That U shaped bracket on the cabin top for the mast base uses a stainless pin with washers and cotter pins or stainless nuts. This runs through the bottom of the mast and drops into the slot with the washers on the outside. Made it easy to single-hand putting the mast up but basically it takes all of the weight of the rig - make sure it's up to it!


----------



## wspencer2 (Apr 27, 2009)

*Shoal Keel with Swing Center Board*

The Starwind 223 has a 1' 11"., [I think], shoal keel from water line, and a light weight swinging center board that drops down to about a 5 foot depth. Mine seems to be okay but I am sure that if you run aground and then drift sideways banging the board on the side you will could damage the holding pin or board. An initial hit just kicks the board up and you can sail with board up at the cost of upwind performance. Boat was designed for shoal waters around St. Augustine if I remember but built in Sarasota. There are some posts around that will tell you how to fix or replace the pin and lifting rope. Our lake after a few days of low wind is fairly clear so it is not difficult to inspect using a snorkel and mask. You will need a hoist to see it on land as the boat rest on a board on the trailer that hides it. The last time I looked at the lift rope I anchored off a beach area in about 4 feet of water on a calm day. I suspect you will need a hoist or painting dolly to replace or do a full repair but most boat yards should be able to do the task.


----------



## dalexsailaway (Mar 17, 2008)

*Sail perfomance of starwind 223s*

I am looking at purchasing a Starwind 223 1986. I looked at one in the water and the rounded hull shape makes it very tippy. Just put a little weight on the deck and she starts rocking easily. How does this affect its handling, is it really "tender"? What kind of wind has anybody sailed a 223 in and how did it perform. Looks like a really nice weekend cruiser. 
Thanks any insight on performance would be appreciated.


----------



## jmclean1963 (Feb 2, 2013)

Anybody know anything about the original Roller furling on these boats. I am trying to find a used sail, my sail says Starwind on it so I assume its factory???


----------



## MarioG (Sep 6, 2009)

You can get help here Chrysler Sailors :: View Forum - General Starwind's Discussion 
Starwind took over when Chrysler was forced to sell.

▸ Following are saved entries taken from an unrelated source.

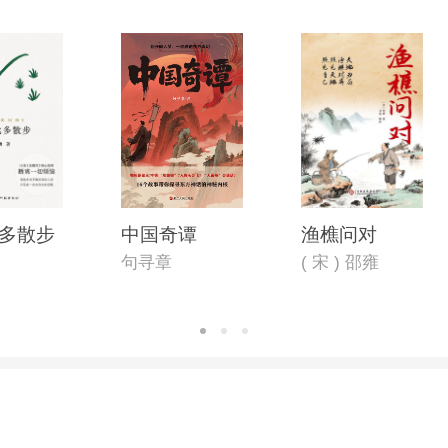
多散步
中国奇谭
渔樵问对
句寻章
( 宋 ) 邵雍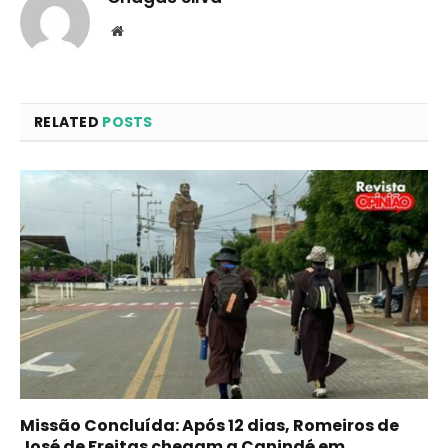
Website
RELATED
POSTS
Missão Concluída: Após 12 dias, Romeiros de
José de Freitas chegam a Canindé em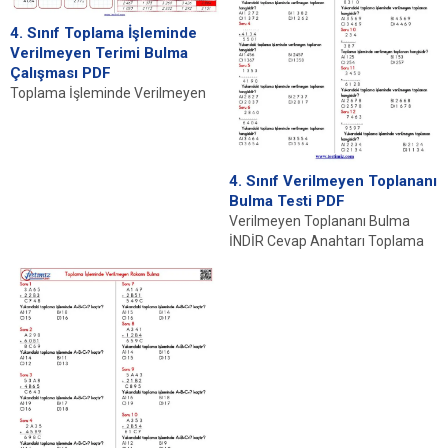
4. Sınıf Toplama İşleminde
Verilmeyen Terimi Bulma
Çalışması PDF
Toplama İşleminde Verilmeyen
İNDİR Giriş ve Konunun Önemi
İlköğretim düzeyinde matematik
eğitimi, çocukların analitik
düşünme...
4. Sınıf Verilmeyen Toplananı
Bulma Testi PDF
Verilmeyen Toplananı Bulma
İNDİR Cevap Anahtarı Toplama
İşlemi ve Temel Kavramlar
Toplama işlemi, matematiğin
temel...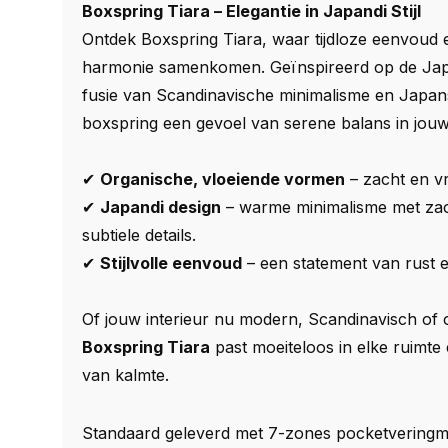
Boxspring Tiara – Elegantie in Japandi Stijl
Ontdek Boxspring Tiara, waar tijdloze eenvoud e
harmonie samenkomen. Geïnspireerd op de Japan
fusie van Scandinavische minimalisme en Japan
boxspring een gevoel van serene balans in jou
✔
Organische, vloeiende vormen
– zacht en vr
✔
Japandi design
– warme minimalisme met zac
subtiele details.
✔
Stijlvolle eenvoud
– een statement van rust en
Of jouw interieur nu modern, Scandinavisch of o
Boxspring Tiara
past moeiteloos in elke ruimte
van kalmte.
Standaard geleverd met 7-zones pocketveringma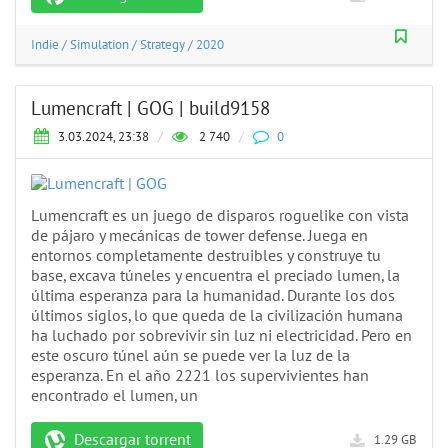
Indie
/
Simulation
/
Strategy
/
2020
Lumencraft | GOG | build9158
3.03.2024, 23:38
/
2 740
/
0
Lumencraft es un juego de disparos roguelike con vista
de pájaro y mecánicas de tower defense. Juega en
entornos completamente destruibles y construye tu
base, excava túneles y encuentra el preciado lumen, la
última esperanza para la humanidad. Durante los dos
últimos siglos, lo que queda de la civilización humana
ha luchado por sobrevivir sin luz ni electricidad. Pero en
este oscuro túnel aún se puede ver la luz de la
esperanza. En el año 2221 los supervivientes han
encontrado el lumen, un
Descargar torrent
1.29 GB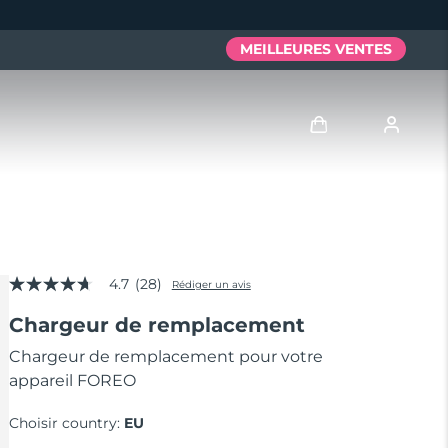
MEILLEURES VENTES
Se connecter
Profil de l'utilisateur
4.7
(28)
Mes appareils
Rédiger un avis
4.7
étoiles
Chargeur de remplacement
sur
Mes commandes
5,
valeur
Chargeur de remplacement pour votre
de
appareil FOREO
Mes adresses
la
note
moyenne.
Choisir country:
EU
Mes abonnements
Read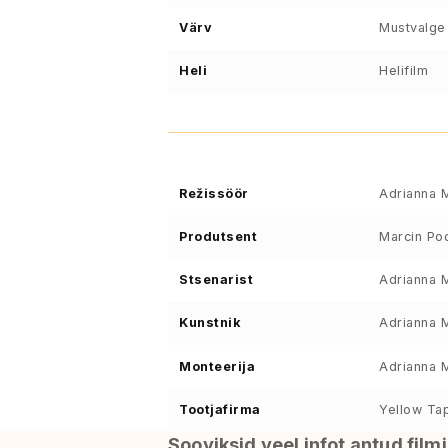
Värv
Mustvalge
Heli
Helifilm
Režissöör
Adrianna 
Produtsent
Marcin Po
Stsenarist
Adrianna 
Kunstnik
Adrianna 
Monteerija
Adrianna 
Tootjafirma
Yellow Tap
Sooviksid veel infot antud film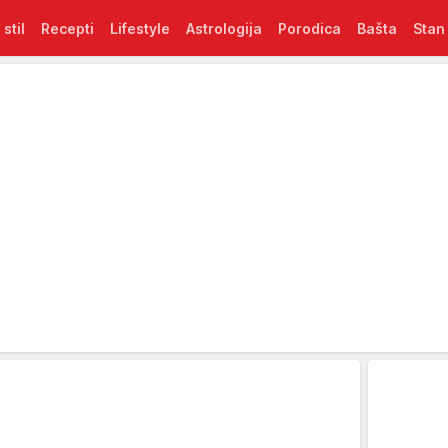
 stil
Recepti
Lifestyle
Astrologija
Porodica
Bašta
Stan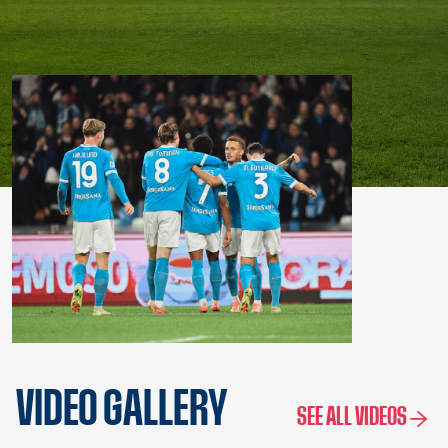
VIDEO GALLERY
SEE ALL VIDEOS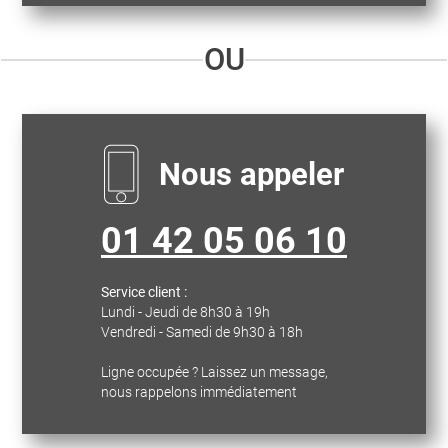
OU
Nous appeler
01 42 05 06 10
Service client :
Lundi - Jeudi de 8h30 à 19h
Vendredi - Samedi de 9h30 à 18h
Ligne occupée ? Laissez un message,
nous rappelons immédiatement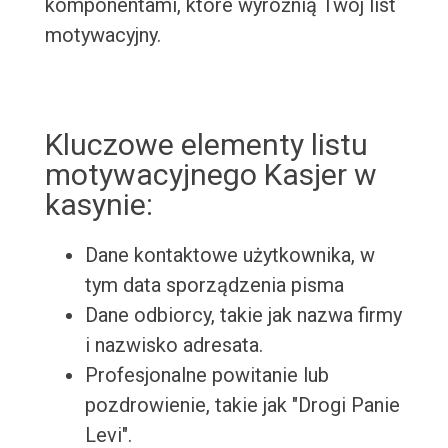
komponentami, które wyróżnią Twój list
motywacyjny.
Kluczowe elementy listu
motywacyjnego Kasjer w
kasynie:
Dane kontaktowe użytkownika, w
tym data sporządzenia pisma
Dane odbiorcy, takie jak nazwa firmy
i nazwisko adresata.
Profesjonalne powitanie lub
pozdrowienie, takie jak "Drogi Panie
Levi".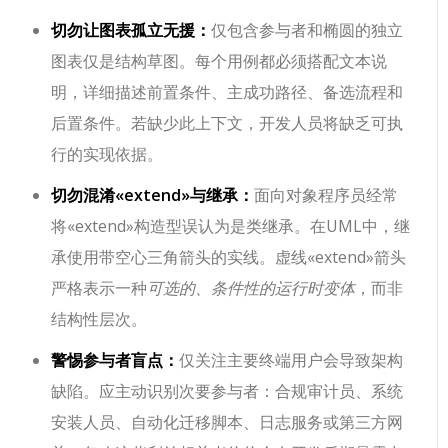
切勿让图表孤立无援：
仅包含参与者和椭圆的独立
图表仅是结构草图。每个用例都必须搭配文本说
明，详细描述前置条件、主成功路径、备选流程和
后置条件。若缺少此上下文，开发人员将缺乏可执
行的实现依据。
切勿混淆
«extend»
与继承：
面向对象程序员经常
将
«extend»
构造型误认为是类继承。在UML中，继
承使用带空心三角箭头的实线。虚线
«extend»
箭头
严格表示一种
可选的、条件性的运行时变体
，而非
结构性层次。
警惕参与者盲点：
仅关注主要终端用户会导致架构
缺陷。应主动识别次要参与者：合规审计员、系统
安装人员、自动化迁移脚本、日志服务或第三方网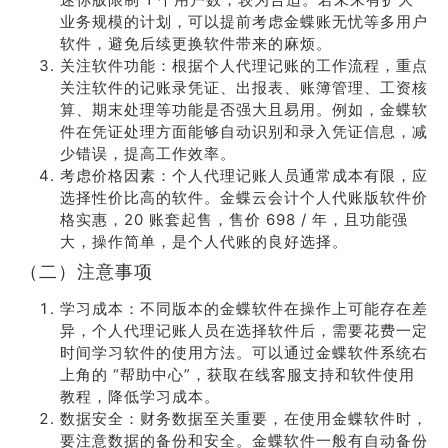
业务规模的计划，可以提前考虑金蝶账无忧等多用户
软件，避免后续更换软件带来的麻烦。
关注软件功能：根据个人代理记账的工作流程，重点
关注软件的记账录凭证、出报表、账簿管理、工资核
算、期末处理等功能是否强大且易用。例如，金蝶软
件在凭证处理方面能够自动识别和录入凭证信息，减
少错误，提高工作效率。
考虑价格因素：个人代理记账人员通常成本有限，应
选择性价比高的软件。金蝶云会计个人代账版软件价
格实惠，20 账套起售，售价 698 / 年，且功能强
大，操作简单，是个人代账的良好选择。
（二）注意事项
学习成本：不同版本的金蝶软件在操作上可能存在差
异，个人代理记账人员在选择软件后，需要花费一定
时间学习软件的使用方法。可以通过金蝶软件系统右
上角的 “帮助中心”，获取在线客服支持和软件使用
教程，降低学习成本。
数据安全：财务数据至关重要，在使用金蝶软件时，
要注意数据的备份和安全。金蝶软件一般有自动备份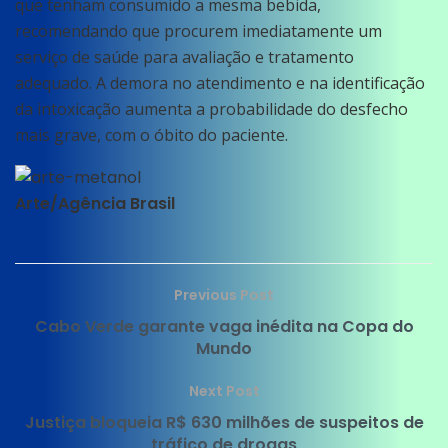
que tenham consumido a mesma bebida,
recomendando que procurem imediatamente um
serviço de saúde para avaliação e tratamento
adequado. A demora no atendimento e na identificação
da intoxicação aumenta a probabilidade do desfecho
mais grave, com o óbito do paciente.
Arte/Agência Brasil
Previous Post
Cabo Verde garante vaga inédita na Copa do
Mundo
Next Post
Justiça bloqueia R$ 630 milhões de suspeitos de
tráfico de drogas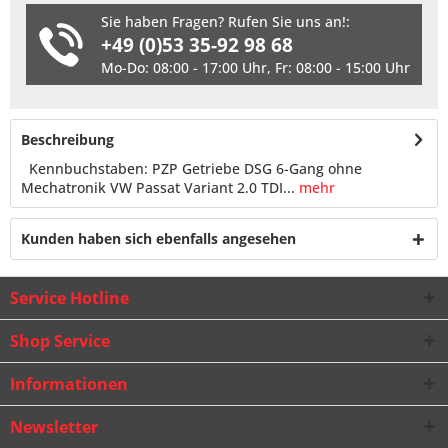
Sie haben Fragen? Rufen Sie uns an!:
+49 (0)53 35-92 98 68
Mo-Do: 08:00 - 17:00 Uhr, Fr: 08:00 - 15:00 Uhr
Beschreibung
Kennbuchstaben: PZP Getriebe DSG 6-Gang ohne
Mechatronik VW Passat Variant 2.0 TDI...
mehr
Kunden haben sich ebenfalls angesehen
Service Hotline
Shop Service
Informationen
Newsletter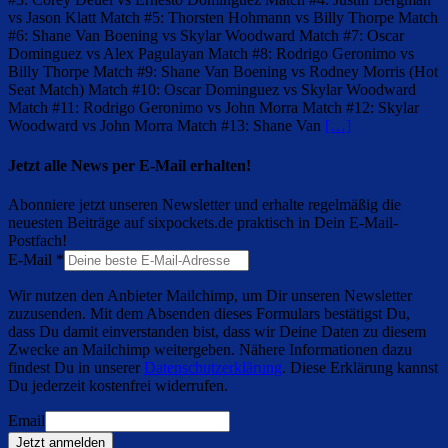
vs Jason Klatt Match #5: Thorsten Hohmann vs Billy Thorpe Match
#6: Shane Van Boening vs Skylar Woodward Match #7: Oscar
Dominguez vs Alex Pagulayan Match #8: Rodrigo Geronimo vs
Billy Thorpe Match #9: Shane Van Boening vs Rodney Morris (Hot
Seat Match) Match #10: Oscar Dominguez vs Skylar Woodward
Match #11: Rodrigo Geronimo vs John Morra Match #12: Skylar
Woodward vs John Morra Match #13: Shane Van
[…]
Jetzt alle News per E-Mail erhalten!
Abonniere jetzt unseren Newsletter und erhalte regelmäßig die
neuesten Beiträge auf sixpockets.de praktisch in Dein E-Mail-
Postfach!
E-Mail
*
Wir nutzen den Anbieter Mailchimp, um Dir unseren Newsletter
zuzusenden. Mit dem Absenden dieses Formulars bestätigst Du,
dass Du damit einverstanden bist, dass wir Deine Daten zu diesem
Zwecke an Mailchimp weitergeben. Nähere Informationen dazu
findest Du in unserer
Datenschutzerklärung
. Diese Erklärung kannst
Du jederzeit kostenfrei widerrufen.
Email
Jetzt anmelden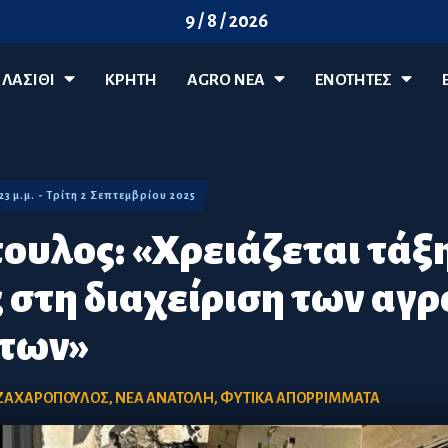
9 / 8 / 2026
ΛΑΣΊΘΙ
ΚΡΗΤΗ
AGRO ΝΈΑ
ΕΝΟΤΗΤΕΣ
:23 μ.μ. - Τρίτη 2 Σεπτεμβρίου 2025
ουλος: «Χρειάζεται τάξη
 στη διαχείριση των αγ
των»
ΖΑΧΑΡΟΠΟΥΛΟΣ
,
ΝΕΑ ΑΝΑΤΟΛΗ
,
ΦΥΤΙΚΑ ΑΠΟΡΡΙΜΜΑΤΑ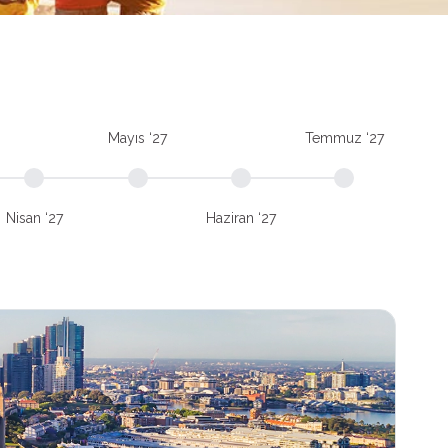
Mayıs ‘27
Temmuz ‘27
Nisan ‘27
Haziran ‘27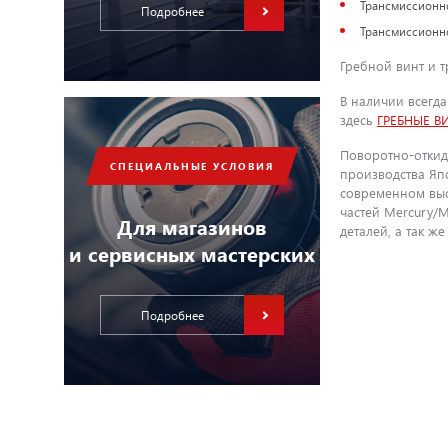
Трансмиссионное
Подробнее
Трансмиссионное
Гребной винт и т
В наличии всегд
здесь
ГРЕБНЫЕ В
Поворотно-откидн
СПЕЦИАЛЬНЫЕ УСЛОВИЯ
производства Япо
современном выс
частей Mercury/
Для магазинов
деталей, а так ж
и сервисных мастерских
Подробнее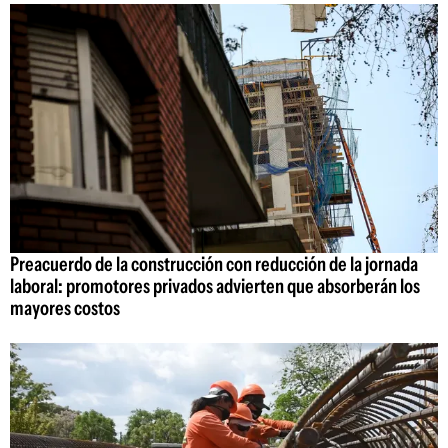
Preacuerdo de la construcción con reducción de la jornada
laboral: promotores privados advierten que absorberán los
mayores costos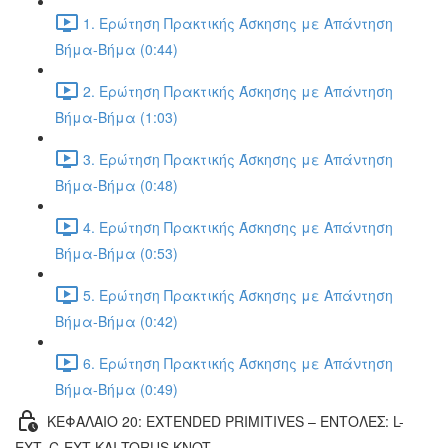
1. Ερώτηση Πρακτικής Άσκησης με Απάντηση
Βήμα-Βήμα (0:44)
2. Ερώτηση Πρακτικής Άσκησης με Απάντηση
Βήμα-Βήμα (1:03)
3. Ερώτηση Πρακτικής Άσκησης με Απάντηση
Βήμα-Βήμα (0:48)
4. Ερώτηση Πρακτικής Άσκησης με Απάντηση
Βήμα-Βήμα (0:53)
5. Ερώτηση Πρακτικής Άσκησης με Απάντηση
Βήμα-Βήμα (0:42)
6. Ερώτηση Πρακτικής Άσκησης με Απάντηση
Βήμα-Βήμα (0:49)
ΚΕΦΑΛΑΙΟ 20: EXTENDED PRIMITIVES – ΕΝΤΟΛΕΣ: L-
EXT, C-EXT ΚΑΙ TORUS KNOT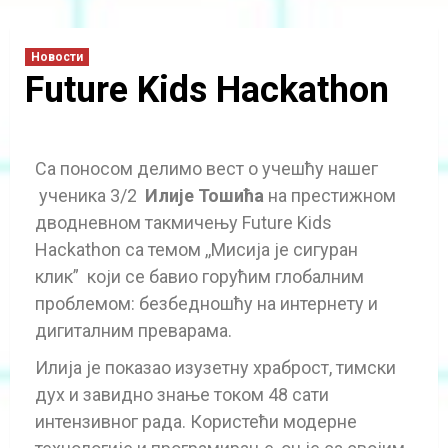
Новости
Future Kids Hackathon
Са поносом делимо вест о учешћу нашег
ученика 3/2
Илије Тошића
на престижном
дводневном такмичењу Future Kids
Hackathon са темом ,,Мисија је сигуран
клик” који се бавио горућим глобалним
проблемом: безбедношћу на интернету и
дигиталним преварама.
Илија је показао изузетну храброст, тимски
дух и завидно знање током 48 сати
интензивног рада. Користећи модерне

My Chrysler had sat for 15 years before I got it and I used the parts from a Starwind I bought off e-bay to make my Chrysler sea worthy. had a great time on 13 weekend sail outtings with it. I had the original starwind main, worked fine for learning.


----------



## Sal Paradise (Sep 14, 2012)

*Re: Sail perfomance of starwind 223s*



dalexsailaway said:


> I am looking at purchasing a Starwind 223 1986. I looked at one in the water and the rounded hull shape makes it very tippy. Just put a little weight on the deck and she starts rocking easily. How does this affect its handling, is it really "tender"? What kind of wind has anybody sailed a 223 in and how did it perform. Looks like a really nice weekend cruiser.
> Thanks any insight on performance would be appreciated.


Its a swing keel boat right? Was the keel up? That makes a difference.


----------



## gregorysparre (Mar 17, 2016)

Help, I need a mast for a Starwind 223. Please contact 3034491933
Thanks Greg


----------



## rwaters71 (Sep 25, 2018)

Sorry about the thread resurrection, but I just bought a 1987 StarWind 223 in decent shape and I am stocked, looks like a well built boat and a great trailersailor. I like the fiberglass-encapsulated lead keel design with a light fiberglass centerboard. The only downside being seems that the owners association and any online info is pretty scarce. The owners' website is down too.

wspencer2 (or anyone else), if you still have that manual, the "Starwind 223 Operating and Rigging Instructions", it would be great if you could scan it and post it online!


----------



## Chris_101 (Feb 4, 2019)

rwaters71 
I don't have a manual but I have the original sales brochure that I can scan. Also, I am trying to part out or repair an 86 that was damaged. Maybe you need something? I have a place in Jacksonville but live in VA. Not much information on these boats but I think they are really sweet and comfortable.

Check here. for my listing

Look for Hampton Roads Craigslist starwind 223


----------



## Copperbird (Aug 6, 2019)

I have a 1986 Starwind 22 and am need of a tiller. Do you have a tiller you could part with? I'm located in Omaha, NE so shipping might make it better just to order from Precision (heard they're similar).

Any recommendations for replacing the cushions?

I am interested in a copy of the owners manual too, if anyone has one.

Thanks!


----------



## deniseO30 (Nov 27, 2006)

Copperbird said:


> I have a 1986 Starwind 22 and am need of a tiller. Do you have a tiller you could part with? I'm located in Omaha, NE so shipping might make it better just to order from Precision (heard they're similar).
> 
> Any recommendations for replacing the cushions?
> 
> ...


Tillers are rather generic and are also easy to build, if you can't buy one from a marine supply.

Many boats in the 22' size range are very very similar to each other, I would look Catalina 22 line of parts if you plan to keep the boat and upgrade it.

https://www.catalinadirect.com


----------